The data:
◇ ◇ ◇
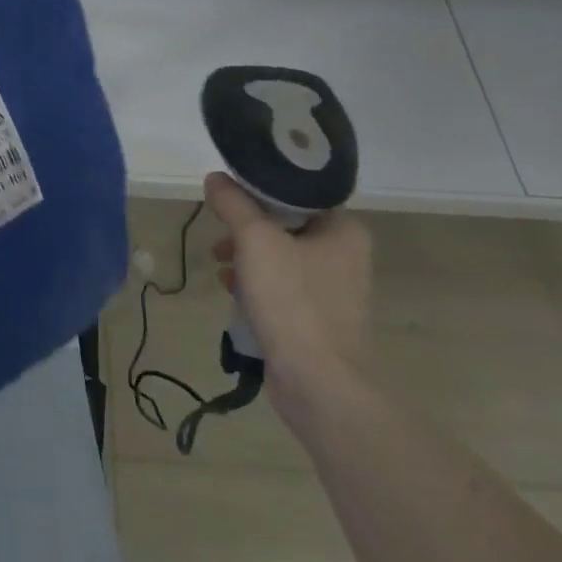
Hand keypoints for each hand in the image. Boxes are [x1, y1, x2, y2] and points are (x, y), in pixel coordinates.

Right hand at [204, 172, 371, 406]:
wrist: (319, 382)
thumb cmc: (293, 301)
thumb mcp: (255, 240)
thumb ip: (234, 204)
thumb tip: (216, 178)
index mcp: (344, 230)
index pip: (298, 194)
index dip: (258, 191)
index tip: (228, 197)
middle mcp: (345, 256)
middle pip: (285, 226)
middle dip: (246, 230)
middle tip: (219, 237)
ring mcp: (333, 291)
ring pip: (280, 258)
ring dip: (247, 259)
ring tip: (220, 266)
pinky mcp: (317, 320)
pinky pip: (281, 289)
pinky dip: (257, 286)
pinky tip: (233, 293)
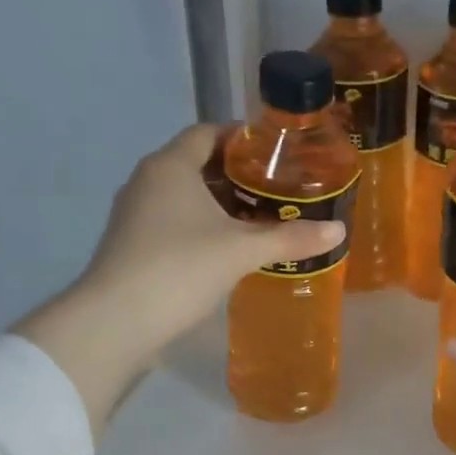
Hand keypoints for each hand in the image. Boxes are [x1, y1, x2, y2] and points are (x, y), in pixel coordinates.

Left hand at [14, 124, 344, 434]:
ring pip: (183, 196)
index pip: (207, 132)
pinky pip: (172, 221)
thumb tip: (338, 230)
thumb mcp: (242, 251)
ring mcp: (134, 214)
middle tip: (276, 188)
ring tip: (259, 219)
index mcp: (170, 166)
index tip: (275, 152)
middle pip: (196, 163)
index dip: (241, 137)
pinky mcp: (131, 244)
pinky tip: (226, 249)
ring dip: (218, 204)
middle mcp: (147, 181)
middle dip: (236, 174)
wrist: (116, 322)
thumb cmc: (180, 268)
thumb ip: (290, 238)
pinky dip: (200, 226)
◇ ◇ ◇
Work instruction: Would you reproduce the lines above, from the very first through the line containing "pinky tip: (233, 293)", exactly and without the pictures?

Problem solution:
Hand keypoints for each hand in the image. Boxes are [x1, y1, x2, y2] and points are (x, y), in pixel coordinates.

Right hand at [204, 172, 371, 406]:
wrist: (319, 382)
thumb cmc: (293, 301)
thumb mcp: (255, 240)
thumb ip: (234, 204)
thumb tip: (216, 178)
index mcp: (344, 230)
index pip: (298, 194)
index dip: (258, 191)
index tip: (228, 197)
middle mcp: (345, 256)
middle pip: (285, 226)
middle dip: (246, 230)
middle tip: (219, 237)
ring mcp: (333, 291)
ring pip: (280, 258)
ring dip: (247, 259)
ring tip: (220, 266)
pinky mcp: (317, 320)
pinky pip: (281, 289)
pinky dip: (257, 286)
pinky tip: (233, 293)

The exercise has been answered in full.